Fraser bought her house on her own, but she was priced out of the most desirable inner-city communities. She works downtown but she knew any neighbourhood less than a 15-minute commute away would be out of the question. Nor would her budget afford her an upgraded, meticulously maintained property: her house needs about $10,000 of structural work in addition to the aesthetic changes Fraser wants to make. “Everyone says, just paint that! Just take down that wall! And then you figure out that any change is a huge investment,” she says. Still, Fraser is satisfied with her decision. “I got what I got because that’s what I could afford. But I think I did well, timing and price-wise and quality. I don’t regret it,” Fraser says.
The buyers’ market in Calgary won’t last forever. The market is moving (sluggishly, but still) toward a more balanced state. Month over month in spring of 2019, home sales trended upward and new listings slowed down.
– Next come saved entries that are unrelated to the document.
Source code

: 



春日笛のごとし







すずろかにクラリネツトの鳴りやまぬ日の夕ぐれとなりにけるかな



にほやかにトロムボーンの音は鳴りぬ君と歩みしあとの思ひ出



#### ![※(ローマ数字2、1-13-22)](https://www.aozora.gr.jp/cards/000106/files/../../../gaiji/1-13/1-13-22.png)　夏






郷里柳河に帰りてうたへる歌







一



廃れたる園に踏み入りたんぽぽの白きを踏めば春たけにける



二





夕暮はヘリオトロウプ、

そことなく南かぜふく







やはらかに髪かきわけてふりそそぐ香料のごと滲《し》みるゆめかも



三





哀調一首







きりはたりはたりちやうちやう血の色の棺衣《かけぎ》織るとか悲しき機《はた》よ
While it lasts, many first-time homebuyers are still finding excellent opportunities, and these opportunities are changing their lives. Choosing a rental unit is usually a matter of filling a short-term need, but choosing a home to buy necessitates a long conversation with your future self. What really matters to you? Where do you expect to be in 10 years? In 25? How do you want to live your life?
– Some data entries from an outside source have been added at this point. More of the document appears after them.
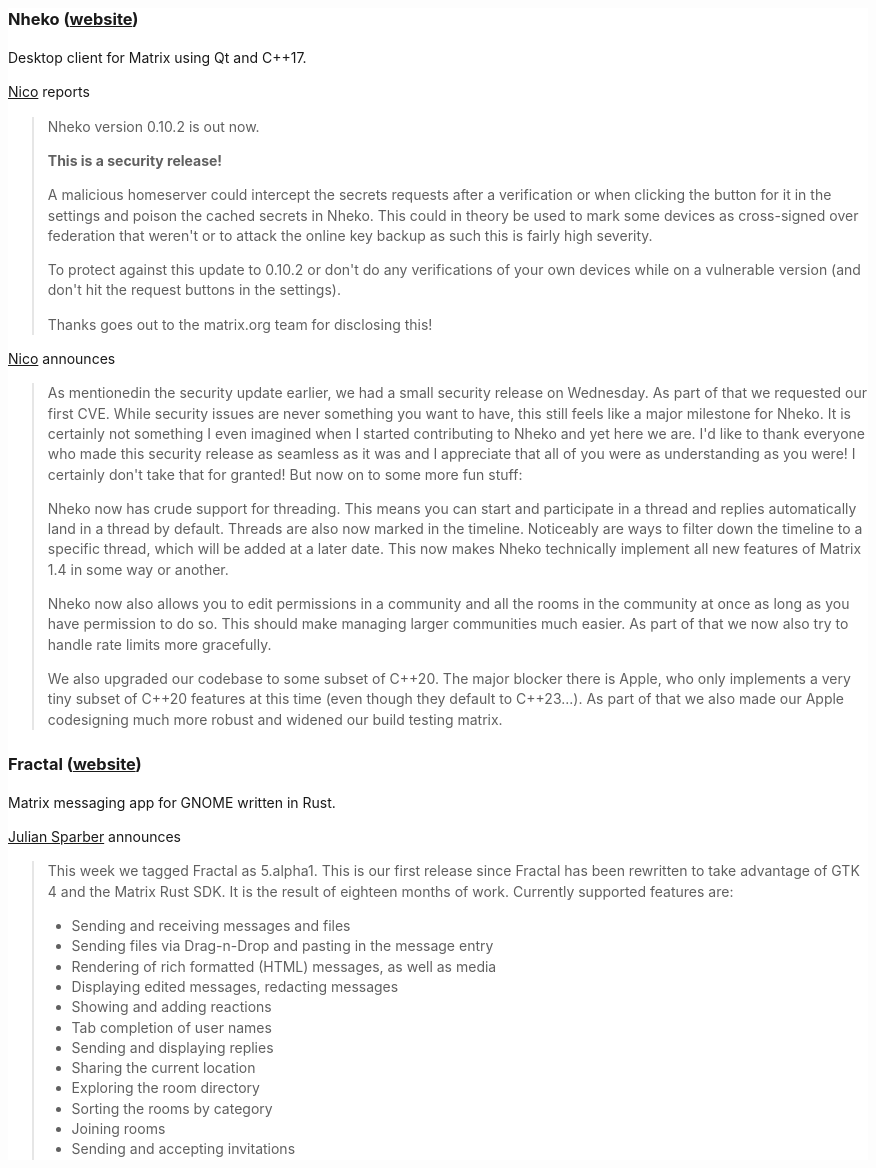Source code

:### Nheko ([website](https://nheko-reborn.github.io))

Desktop client for Matrix using Qt and C++17.

[Nico](https://matrix.to/#/@deepbluev7:neko.dev) reports

> Nheko version 0.10.2 is out now.
> 
> **This is a security release!**
> 
> A malicious homeserver could intercept the secrets requests after a verification or when clicking the button for it in the settings and poison the cached secrets in Nheko. This could in theory be used to mark some devices as cross-signed over federation that weren't or to attack the online key backup as such this is fairly high severity.
> 
> To protect against this update to 0.10.2 or don't do any verifications of your own devices while on a vulnerable version (and don't hit the request buttons in the settings).
> 
> Thanks goes out to the matrix.org team for disclosing this!

[Nico](https://matrix.to/#/@deepbluev7:neko.dev) announces

> As mentionedin the security update earlier, we had a small security release on Wednesday. As part of that we requested our first CVE. While security issues are never something you want to have, this still feels like a major milestone for Nheko. It is certainly not something I even imagined when I started contributing to Nheko and yet here we are. I'd like to thank everyone who made this security release as seamless as it was and I appreciate that all of you were as understanding as you were! I certainly don't take that for granted! But now on to some more fun stuff:
> 
> Nheko now has crude support for threading. This means you can start and participate in a thread and replies automatically land in a thread by default. Threads are also now marked in the timeline. Noticeably are ways to filter down the timeline to a specific thread, which will be added at a later date. This now makes Nheko technically implement all new features of Matrix 1.4 in some way or another.
> 
> Nheko now also allows you to edit permissions in a community and all the rooms in the community at once as long as you have permission to do so. This should make managing larger communities much easier. As part of that we now also try to handle rate limits more gracefully.
> 
> We also upgraded our codebase to some subset of C++20. The major blocker there is Apple, who only implements a very tiny subset of C++20 features at this time (even though they default to C++23...). As part of that we also made our Apple codesigning much more robust and widened our build testing matrix.

### Fractal ([website](https://gitlab.gnome.org/GNOME/fractal))

Matrix messaging app for GNOME written in Rust.

[Julian Sparber](https://matrix.to/#/@jsparber:gnome.org) announces

> This week we tagged Fractal as 5.alpha1. This is our first release since Fractal has been rewritten to take advantage of GTK 4 and the Matrix Rust SDK. It is the result of eighteen months of work.
> Currently supported features are:
> * Sending and receiving messages and files
> * Sending files via Drag-n-Drop and pasting in the message entry
> * Rendering of rich formatted (HTML) messages, as well as media
> * Displaying edited messages, redacting messages
> * Showing and adding reactions
> * Tab completion of user names
> * Sending and displaying replies
> * Sharing the current location
> * Exploring the room directory
> * Sorting the rooms by category
> * Joining rooms
> * Sending and accepting invitations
Eric and Alison Timmins have found the lifestyle they’d hoped for, exploring their walkable community and enjoying the city. They’re considering adding a dog to their household, which was never an option when they were renting. Salmond and Sulima now have living space as well as music space. Radke and Conley have a thriving garden to putter in and plan to add more pets to their life. Radke can walk to work, which is important to her, and they’re attending community events and getting to know the area. All the buyers are happy to no longer be putting money and effort toward someone else’s investment.
As for Fraser, she says that when she was thinking of buying a home, her uncle advised her to choose a bungalow so that when she dies, she can do so in her bedroom. “Because no one wants to die in the living room,” he said. She did choose a bungalow. “I have a place to die now!” she laughs.
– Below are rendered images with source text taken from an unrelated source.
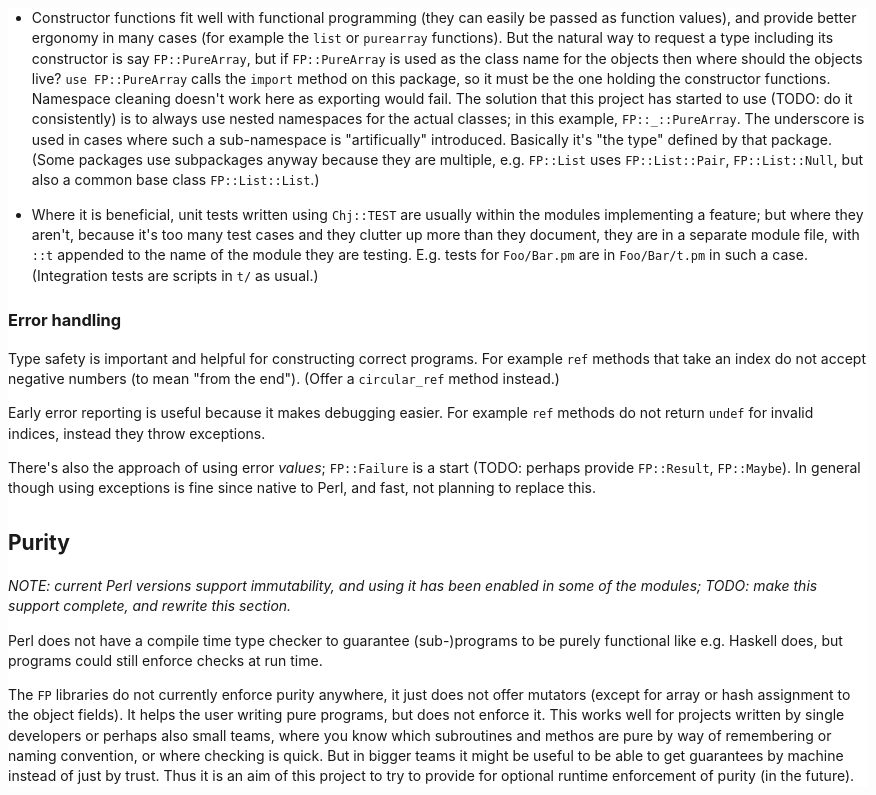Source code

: - Constructor functions fit well with functional programming (they can
  easily be passed as function values), and provide better ergonomy in
  many cases (for example the `list` or `purearray` functions). But
  the natural way to request a type including its constructor is say
  `FP::PureArray`, but if `FP::PureArray` is used as the class name
  for the objects then where should the objects live? `use
  FP::PureArray` calls the `import` method on this package, so it must
  be the one holding the constructor functions. Namespace cleaning
  doesn't work here as exporting would fail. The solution that this
  project has started to use (TODO: do it consistently) is to always
  use nested namespaces for the actual classes; in this example,
  `FP::_::PureArray`. The underscore is used in cases where such a
  sub-namespace is "artificually" introduced. Basically it's "the
  type" defined by that package. (Some packages use subpackages anyway
  because they are multiple, e.g. `FP::List` uses `FP::List::Pair`,
  `FP::List::Null`, but also a common base class `FP::List::List`.)

- Where it is beneficial, unit tests written using `Chj::TEST` are
  usually within the modules implementing a feature; but where they
  aren't, because it's too many test cases and they clutter up more
  than they document, they are in a separate module file, with `::t`
  appended to the name of the module they are testing. E.g. tests for
  `Foo/Bar.pm` are in `Foo/Bar/t.pm` in such a case. (Integration
  tests are scripts in `t/` as usual.)

### Error handling

Type safety is important and helpful for constructing correct
programs. For example `ref` methods that take an index do not accept
negative numbers (to mean "from the end"). (Offer a `circular_ref`
method instead.)

Early error reporting is useful because it makes debugging easier. For
example `ref` methods do not return `undef` for invalid indices,
instead they throw exceptions.

There's also the approach of using error *values*; `FP::Failure` is a
start (TODO: perhaps provide `FP::Result`, `FP::Maybe`). In general
though using exceptions is fine since native to Perl, and fast, not
planning to replace this.


## Purity

*NOTE: current Perl versions support immutability, and using it has
 been enabled in some of the modules; TODO: make this support
 complete, and rewrite this section.*

Perl does not have a compile time type checker to guarantee
(sub-)programs to be purely functional like e.g. Haskell does, but
programs could still enforce checks at run time.

The `FP` libraries do not currently enforce purity anywhere, it just
does not offer mutators (except for array or hash assignment to the
object fields). It helps the user writing pure programs, but does not
enforce it. This works well for projects written by single developers
or perhaps also small teams, where you know which subroutines and
methos are pure by way of remembering or naming convention, or where
checking is quick. But in bigger teams it might be useful to be able
to get guarantees by machine instead of just by trust. Thus it is an
aim of this project to try to provide for optional runtime enforcement
of purity (in the future).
Morbid jokes aside, home ownership has enriched Fraser’s life. When she lived in a downtown apartment, she seldom saw birds or heard children play. “To smell freshly cut grass was special because it was so rare,” she says. Now, she’s planting vegetables in her own garden beds and watching irises and peonies bloom in her beautifully landscaped yard. “It’s a matter of pride and ownership and independence,” Fraser says. “I’m excited to go home.”
Tips for First-time Buyers
Even inexperienced homebuyers can avoid unpleasant surprises. Cody Battershill, a realtor with 15 years of experience in the Calgary market, says it’s mainly a matter of performing your due diligence. Here are his top tips:
- Think long-term. Make sure the property you’re buying is going to have the same desirability for a future buyer.
- Spend time in the property. Where will you put your shoes? Is there enough storage? What’s the view like? How’s the commute? What’s the light like at different times of the day? Is future development planned for the street?
- Watch your finances. Buy within your means and don’t just budget for the house, budget
for related expenses including legal fees and a home inspection.
- Ask questions. Talk to a mortgage specialist, interview home inspectors and realtors and check everyone’s credentials.